Donor gardeners can contact the food pantry (314-993-1000) about making a donation of garden surplus during normal business hours or simply drive to the building and take in their donation of vegetables and fruit.
Meissner suggested that gardeners bring what they want to donate early in the week so clients will have more to choose from. If a donation comes in on Friday, the produce might have to sit in a cooler through the weekend, which would hurt its freshness.
“By the end of the week, if we’ve used every bit of the perishables we have on hand, we’re glad,” he said, adding that each time a family receives the normal quota of canned and dried food, it will be given a quantity of produce, depending on what’s available.
At the Garden of Eden garden plots, residents of the nearby Covenant House/CHAI complex have struck up new friendships, even though some speak little English because their native tongue is Chinese.
Myra Rosenthal, who lives in nearby unincorporated St. Louis County and heads the committee that set up the garden, said the ground was so hard and dry this spring that they could not use a tiller to break up the soil. So they bought raised vegetable beds, added a soil mix and began growing vegetables.
“There were more people in Covenant/CHAI than I thought who were interested in gardening,” said Rosenthal, a retired school psychologist and adjunct instructor at Washington University.
The original idea, she said, was to have the raised beds grow vegetables for the food pantry. But then some of the Chinese residents of Covenant/CHAI became interested because they had a place to grown their own preferred produce.
“They are better gardeners than we are,” she said. “They have the experience with collective farming created by [Chinese Communist leader] Mao Zedong.”
The vegetables grown by the Chinese residents, who include a surgeon whose wife is a cardiologist, are the kind found in some of the local Asian markets: Chinese cucumbers and long beans.
“I am not sure what some of the things are,” Rosenthal said.

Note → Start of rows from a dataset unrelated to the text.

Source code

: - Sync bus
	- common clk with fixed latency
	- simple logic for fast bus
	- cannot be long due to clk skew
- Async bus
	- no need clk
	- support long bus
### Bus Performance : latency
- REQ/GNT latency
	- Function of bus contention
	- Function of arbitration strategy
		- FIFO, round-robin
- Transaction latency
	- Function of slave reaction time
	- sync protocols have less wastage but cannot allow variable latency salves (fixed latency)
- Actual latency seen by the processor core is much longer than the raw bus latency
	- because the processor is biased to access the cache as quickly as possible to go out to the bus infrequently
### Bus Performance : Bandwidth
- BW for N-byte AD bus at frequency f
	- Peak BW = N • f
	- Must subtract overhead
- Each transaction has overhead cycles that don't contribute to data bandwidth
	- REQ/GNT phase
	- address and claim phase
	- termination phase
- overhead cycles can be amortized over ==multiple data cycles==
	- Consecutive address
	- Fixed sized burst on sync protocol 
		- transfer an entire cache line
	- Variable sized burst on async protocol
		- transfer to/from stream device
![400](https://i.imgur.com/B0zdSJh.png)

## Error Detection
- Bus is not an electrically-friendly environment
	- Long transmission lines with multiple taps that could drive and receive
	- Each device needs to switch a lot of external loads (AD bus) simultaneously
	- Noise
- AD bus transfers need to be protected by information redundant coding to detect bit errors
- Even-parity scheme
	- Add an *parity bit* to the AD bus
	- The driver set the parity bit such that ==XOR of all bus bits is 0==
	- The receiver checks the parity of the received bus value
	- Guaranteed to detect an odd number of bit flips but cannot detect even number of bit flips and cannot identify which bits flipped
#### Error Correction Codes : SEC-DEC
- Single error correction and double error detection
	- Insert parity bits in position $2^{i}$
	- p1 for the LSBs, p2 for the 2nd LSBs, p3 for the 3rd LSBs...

A visit to the garden this past weekend revealed a wide variety of plants, such as tomatoes, sweet peppers, eggplant, beans, water melons, radishes, carrots and herbs. Cinder blocks turned on their side were filled with dirt and sprouting what appeared to be chives. Each of the beds are intensively cultivated.
“There is such a sense of purpose,” Rosenthal said. “And we’ve formed incredible friendships. We are going over [this week] to learn how to make Chinese noodles… They are extraordinarily industrious, problem-solving people.”
At the dedication of the Garden of Eden on July 15, Rosenthal said a translator explained the purpose of the communal effort.
“I think the Chinese understood what we were doing for the first time,” she said. “It was the first time they put it all together, to give a little to the poor people.”